Nim is then removed from the family home, another furtive, traumatic separation, and relocated with several student researchers to Delafield, a Columbia-owned mansion in Riverdale just north of New York City. The extensive grounds provide space for Nim to grow and experiment, and the extensive building can house the growing number of student assistants. Nim’s progress, in terms of vocabulary acquisition, continues to arc skywards.

One thing the viewer notices about chimps is how physical they are, especially when young. The young literally hang on their mothers’ fur, and Nim is no different. He is all over the researchers all the time, wrestling and playing and climbing and snuggling. One realizes that it may be difficult, if not impossible, to maintain critical distance in an experiment of this kind.

But Nim is growing, reaching his mature strength and size. Toilet training is attempted, as reapplying his diapers is becoming unfeasible. The combination of his teeth and size, as well as his maturing aggressive tendencies, is a crucial turning point in the experiment. In fact, it is the official end of the experiment. Terrace decides to call it off and transfer Nim back to The Institute in Oklahoma where he was born, and where he will be with his own kind. Nim… has never really been with his own kind. A third brutal separation is enforced. The Institute has cages, and bars.

But the Institute also has sympathetic researchers, and Nim does begin to socialize with them, as well as with some other chimps. And there are extensive grounds where Nim can range and explore. Being social, Nim develops strong relationships in his new location, especially with Bob Ingersoll, who becomes his closest friend and champion.

But the Institute, run by the University of Oklahoma, suffers a funding cut. Many of the chimps, including Nim, are sent to LEMSIP, a medical research facility run by NYU.

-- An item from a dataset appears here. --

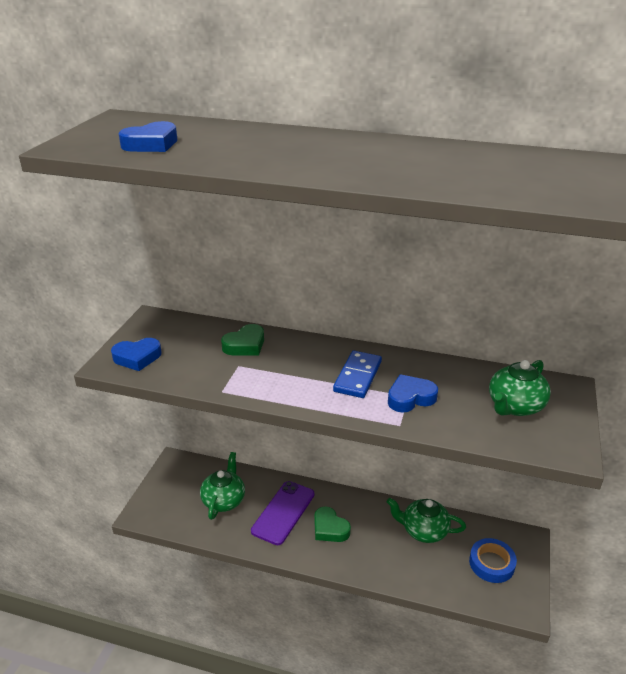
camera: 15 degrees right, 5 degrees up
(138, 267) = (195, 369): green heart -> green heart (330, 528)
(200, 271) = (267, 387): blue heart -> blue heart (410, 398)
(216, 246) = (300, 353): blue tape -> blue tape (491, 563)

The story does not end there. There is a court case (at which Nim was scheduled to be called as a witness), there were other keepers and other animals, there was a mate, there was a problematic reunion, and there was a well-deserved reunion. Nim’s language skills were declared a Skinneresque breakthrough by Terrace, and then reinterpreted and recanted years later. Nim died in 2000 of a heart attack. He was 26.

One’s sympathies ebb and flow widely over the course of the film, as good and bad resist easy assignment, and every silver lining reveals its touch of grey. Even Nim is the nexus of changing sympathies. Over the course of his life Nim grows into a character as complex and fascinating as anyone who ever deserved a biopic.

Nim was not human, and did not become so. But as the documentary shows, he is no less worthy of our empathy, interest and care. His life in the wild would not have been easy; his life with us was in many ways less easy still. But we can say of Nim; that if he lacked liberty, here at least was life, love, and the pursuit, if not always the attainment, of happiness.

And in this, he was exactly like us.


Versions of these essays (Rise) (Nim) appeared on the Brattle Theater Film Blog, October 2011.